A winding road and a dead end: A journalist traces the path of her stolen phone number
It's a dreadfully annoying thing to receive spam calls every so often, and then have to wonder how in the world the person on the other side got a hold of your personal phone number. No matter what we do, we've all been subjected to this torment at some point or another.
However, you may just be shocked to learn about the number of places your phone number could have been before it made its way to whoever it was that last spammed you.
UK-based journalist Jane Wakefield from BBC experienced a similar annoyance when a complete stranger messaged her on WhatsApp (which you can't do unless you have someone's phone number), and so she decided to perform an in-depth investigation to find out exactly how and where her private number had been compromised.
Where did the WhatsApp stranger get the number?
First, Jane questioned the WhatsApp stranger to find out where they got her contact info. Interestingly, the person wasn't a spammer, just a random woman who was trying to get in touch with Jane with a new pitch for a story. This woman answered that she had bought the phone number from a company called RocketReach, which promises it can instantly get you in touch with any professional via their personal phone number or e-mail.
RocketReach promises to find any professional's contact info
Where did RocketReach get the number?
It seems there are plenty of shady companies in the U.S. like RocketReach that make tons of money through selling contact information. Allegedly, they themselves obtain the info in question through public platforms such as any social media, or corporate, personal, and phone directory websites.
Naturally, Jane Wakefield headed over immediately to the mysterious RocketReach company to find out how in the world they had come to sell her private phone number to strangers. She managed to get in touch with the company's CEO Scott Kim via LinkedIn.

> **Recorded information**
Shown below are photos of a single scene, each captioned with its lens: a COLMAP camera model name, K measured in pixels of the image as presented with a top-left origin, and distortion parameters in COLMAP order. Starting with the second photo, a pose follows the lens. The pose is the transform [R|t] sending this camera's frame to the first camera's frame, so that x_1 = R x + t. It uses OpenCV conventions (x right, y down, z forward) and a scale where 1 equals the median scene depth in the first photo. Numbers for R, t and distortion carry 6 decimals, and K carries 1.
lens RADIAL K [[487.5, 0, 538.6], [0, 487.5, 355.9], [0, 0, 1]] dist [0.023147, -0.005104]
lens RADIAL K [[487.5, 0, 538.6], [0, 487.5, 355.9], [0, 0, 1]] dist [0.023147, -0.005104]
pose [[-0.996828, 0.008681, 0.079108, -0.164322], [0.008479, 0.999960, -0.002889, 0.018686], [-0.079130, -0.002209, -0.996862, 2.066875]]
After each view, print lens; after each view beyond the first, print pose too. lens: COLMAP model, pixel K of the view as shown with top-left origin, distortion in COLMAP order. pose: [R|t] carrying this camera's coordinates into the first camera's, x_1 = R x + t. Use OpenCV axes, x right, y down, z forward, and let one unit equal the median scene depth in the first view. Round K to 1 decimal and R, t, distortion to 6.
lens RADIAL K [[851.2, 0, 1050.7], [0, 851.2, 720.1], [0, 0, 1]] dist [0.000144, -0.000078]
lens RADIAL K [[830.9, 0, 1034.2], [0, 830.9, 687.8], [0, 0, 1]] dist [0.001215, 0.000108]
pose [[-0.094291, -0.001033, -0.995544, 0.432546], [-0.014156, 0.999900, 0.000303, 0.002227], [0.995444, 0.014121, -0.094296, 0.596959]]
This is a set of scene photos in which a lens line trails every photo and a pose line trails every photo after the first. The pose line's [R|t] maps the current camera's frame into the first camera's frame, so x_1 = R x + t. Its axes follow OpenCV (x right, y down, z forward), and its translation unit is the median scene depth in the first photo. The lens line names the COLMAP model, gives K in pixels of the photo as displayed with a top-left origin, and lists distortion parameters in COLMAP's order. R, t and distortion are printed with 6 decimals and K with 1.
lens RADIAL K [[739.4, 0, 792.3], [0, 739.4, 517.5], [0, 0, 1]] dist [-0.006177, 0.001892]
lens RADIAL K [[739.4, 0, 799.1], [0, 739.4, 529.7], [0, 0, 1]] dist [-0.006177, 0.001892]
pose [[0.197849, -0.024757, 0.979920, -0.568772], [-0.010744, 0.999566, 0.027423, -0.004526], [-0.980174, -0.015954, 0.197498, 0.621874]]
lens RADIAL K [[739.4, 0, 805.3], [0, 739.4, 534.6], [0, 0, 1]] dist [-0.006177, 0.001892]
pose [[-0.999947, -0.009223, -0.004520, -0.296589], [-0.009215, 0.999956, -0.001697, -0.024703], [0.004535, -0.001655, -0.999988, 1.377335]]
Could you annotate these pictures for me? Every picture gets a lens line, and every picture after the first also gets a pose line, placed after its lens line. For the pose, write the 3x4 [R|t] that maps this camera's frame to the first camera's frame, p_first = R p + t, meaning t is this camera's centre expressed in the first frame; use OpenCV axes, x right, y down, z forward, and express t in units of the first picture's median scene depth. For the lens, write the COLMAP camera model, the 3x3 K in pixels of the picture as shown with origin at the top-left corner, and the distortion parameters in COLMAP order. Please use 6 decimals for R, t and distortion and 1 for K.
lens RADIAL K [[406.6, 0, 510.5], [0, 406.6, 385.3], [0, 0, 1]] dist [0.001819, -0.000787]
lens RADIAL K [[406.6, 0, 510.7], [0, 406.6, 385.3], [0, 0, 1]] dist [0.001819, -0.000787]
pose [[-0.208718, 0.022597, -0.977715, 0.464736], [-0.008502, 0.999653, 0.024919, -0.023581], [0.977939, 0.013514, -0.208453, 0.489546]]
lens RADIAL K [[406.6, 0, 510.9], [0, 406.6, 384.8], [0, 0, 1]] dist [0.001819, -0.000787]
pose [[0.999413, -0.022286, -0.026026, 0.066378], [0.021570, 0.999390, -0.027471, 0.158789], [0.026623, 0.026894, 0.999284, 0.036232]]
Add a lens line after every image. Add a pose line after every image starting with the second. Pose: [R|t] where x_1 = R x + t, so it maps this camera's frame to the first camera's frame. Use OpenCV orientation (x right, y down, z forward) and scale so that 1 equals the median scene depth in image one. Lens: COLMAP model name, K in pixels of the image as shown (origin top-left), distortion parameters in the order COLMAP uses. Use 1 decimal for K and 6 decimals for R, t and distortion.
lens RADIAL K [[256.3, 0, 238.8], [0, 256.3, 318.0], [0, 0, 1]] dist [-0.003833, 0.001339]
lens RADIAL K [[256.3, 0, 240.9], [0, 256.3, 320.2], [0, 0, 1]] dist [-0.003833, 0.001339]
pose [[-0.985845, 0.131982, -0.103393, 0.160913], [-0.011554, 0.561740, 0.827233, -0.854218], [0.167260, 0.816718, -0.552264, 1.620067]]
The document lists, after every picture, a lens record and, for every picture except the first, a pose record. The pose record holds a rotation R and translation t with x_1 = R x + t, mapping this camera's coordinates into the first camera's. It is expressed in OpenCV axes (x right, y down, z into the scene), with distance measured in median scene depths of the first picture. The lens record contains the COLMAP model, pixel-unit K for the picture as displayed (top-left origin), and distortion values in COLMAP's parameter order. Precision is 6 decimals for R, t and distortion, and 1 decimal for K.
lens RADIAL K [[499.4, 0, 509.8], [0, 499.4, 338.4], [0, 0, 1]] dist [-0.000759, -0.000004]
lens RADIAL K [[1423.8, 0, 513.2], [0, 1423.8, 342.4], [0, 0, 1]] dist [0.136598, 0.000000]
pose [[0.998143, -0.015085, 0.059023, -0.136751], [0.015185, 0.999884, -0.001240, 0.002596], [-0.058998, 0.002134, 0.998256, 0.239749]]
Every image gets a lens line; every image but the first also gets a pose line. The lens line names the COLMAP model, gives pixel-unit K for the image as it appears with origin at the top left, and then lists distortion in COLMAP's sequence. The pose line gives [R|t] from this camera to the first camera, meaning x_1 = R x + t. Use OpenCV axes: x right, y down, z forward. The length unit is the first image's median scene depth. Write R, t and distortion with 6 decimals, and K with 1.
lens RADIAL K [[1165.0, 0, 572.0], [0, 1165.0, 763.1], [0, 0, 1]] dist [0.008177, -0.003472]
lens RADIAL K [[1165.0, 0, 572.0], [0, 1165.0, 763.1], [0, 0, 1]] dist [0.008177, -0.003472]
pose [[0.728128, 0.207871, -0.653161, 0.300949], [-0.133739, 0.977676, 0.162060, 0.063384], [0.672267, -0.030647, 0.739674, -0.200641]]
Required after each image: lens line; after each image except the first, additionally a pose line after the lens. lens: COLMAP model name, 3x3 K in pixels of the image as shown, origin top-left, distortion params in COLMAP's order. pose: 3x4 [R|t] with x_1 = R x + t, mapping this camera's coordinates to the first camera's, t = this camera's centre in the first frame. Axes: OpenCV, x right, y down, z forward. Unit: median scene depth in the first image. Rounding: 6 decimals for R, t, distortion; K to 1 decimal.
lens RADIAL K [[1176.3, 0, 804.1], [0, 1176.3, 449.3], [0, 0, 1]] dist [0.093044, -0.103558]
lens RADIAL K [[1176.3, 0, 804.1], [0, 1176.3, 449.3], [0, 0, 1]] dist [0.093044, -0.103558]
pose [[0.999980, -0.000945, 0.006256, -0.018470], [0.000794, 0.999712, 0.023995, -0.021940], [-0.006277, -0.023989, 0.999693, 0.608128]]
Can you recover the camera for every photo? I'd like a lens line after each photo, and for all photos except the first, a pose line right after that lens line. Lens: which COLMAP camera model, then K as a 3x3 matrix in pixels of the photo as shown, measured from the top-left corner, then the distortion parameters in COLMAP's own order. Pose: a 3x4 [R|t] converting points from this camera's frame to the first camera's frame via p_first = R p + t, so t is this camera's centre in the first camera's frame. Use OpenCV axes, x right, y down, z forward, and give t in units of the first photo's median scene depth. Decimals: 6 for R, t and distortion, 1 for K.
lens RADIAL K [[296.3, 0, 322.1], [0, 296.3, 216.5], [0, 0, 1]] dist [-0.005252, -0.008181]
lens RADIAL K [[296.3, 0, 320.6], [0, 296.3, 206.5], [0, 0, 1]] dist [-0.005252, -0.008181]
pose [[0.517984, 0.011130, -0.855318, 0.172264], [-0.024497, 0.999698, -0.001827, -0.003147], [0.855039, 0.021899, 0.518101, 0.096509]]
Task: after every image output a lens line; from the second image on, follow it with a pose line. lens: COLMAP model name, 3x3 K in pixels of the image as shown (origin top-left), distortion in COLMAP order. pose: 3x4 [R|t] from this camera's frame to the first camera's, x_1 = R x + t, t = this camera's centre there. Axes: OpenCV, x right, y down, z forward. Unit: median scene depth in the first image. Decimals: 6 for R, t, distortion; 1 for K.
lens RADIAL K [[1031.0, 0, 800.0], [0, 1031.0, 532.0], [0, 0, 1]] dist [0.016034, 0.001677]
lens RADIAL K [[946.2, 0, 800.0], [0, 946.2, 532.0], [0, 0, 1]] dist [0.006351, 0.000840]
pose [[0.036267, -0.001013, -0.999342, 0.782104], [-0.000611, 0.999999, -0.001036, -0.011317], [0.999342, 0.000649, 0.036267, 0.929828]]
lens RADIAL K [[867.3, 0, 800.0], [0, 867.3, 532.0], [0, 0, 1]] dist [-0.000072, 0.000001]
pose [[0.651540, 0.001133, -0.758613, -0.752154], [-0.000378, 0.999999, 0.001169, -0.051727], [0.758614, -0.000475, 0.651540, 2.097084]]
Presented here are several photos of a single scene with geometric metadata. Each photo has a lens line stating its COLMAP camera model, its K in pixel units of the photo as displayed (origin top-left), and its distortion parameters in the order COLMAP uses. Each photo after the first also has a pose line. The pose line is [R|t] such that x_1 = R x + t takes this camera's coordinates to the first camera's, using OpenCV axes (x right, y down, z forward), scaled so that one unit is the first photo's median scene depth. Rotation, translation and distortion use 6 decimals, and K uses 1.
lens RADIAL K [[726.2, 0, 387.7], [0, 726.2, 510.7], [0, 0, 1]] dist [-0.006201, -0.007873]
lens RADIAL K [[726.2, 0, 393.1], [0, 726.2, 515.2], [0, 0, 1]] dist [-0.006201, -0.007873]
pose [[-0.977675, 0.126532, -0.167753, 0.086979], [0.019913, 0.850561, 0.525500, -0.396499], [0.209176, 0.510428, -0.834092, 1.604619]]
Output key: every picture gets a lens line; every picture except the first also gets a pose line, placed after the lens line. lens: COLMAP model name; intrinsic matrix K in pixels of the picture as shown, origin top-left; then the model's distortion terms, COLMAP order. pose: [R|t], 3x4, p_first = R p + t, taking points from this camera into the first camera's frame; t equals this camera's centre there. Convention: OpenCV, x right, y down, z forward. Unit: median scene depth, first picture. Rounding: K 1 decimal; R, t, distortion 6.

> **Tasks and exercises**
a. Return everything from "It seems there" down to "Kim via LinkedIn." in the phone number article, copied word for word.
b. In the phone number article, which company did the WhatsApp stranger say she bought the phone number from?
c. According to the phone number article, what public platforms do companies like RocketReach allegedly obtain contact information from?

> **Answer list**
a.
It seems there are plenty of shady companies in the U.S. like RocketReach that make tons of money through selling contact information. Allegedly, they themselves obtain the info in question through public platforms such as any social media, or corporate, personal, and phone directory websites.
Naturally, Jane Wakefield headed over immediately to the mysterious RocketReach company to find out how in the world they had come to sell her private phone number to strangers. She managed to get in touch with the company's CEO Scott Kim via LinkedIn.

b. RocketReach

c.
- social media
- corporate websites
- personal websites
- phone directory websites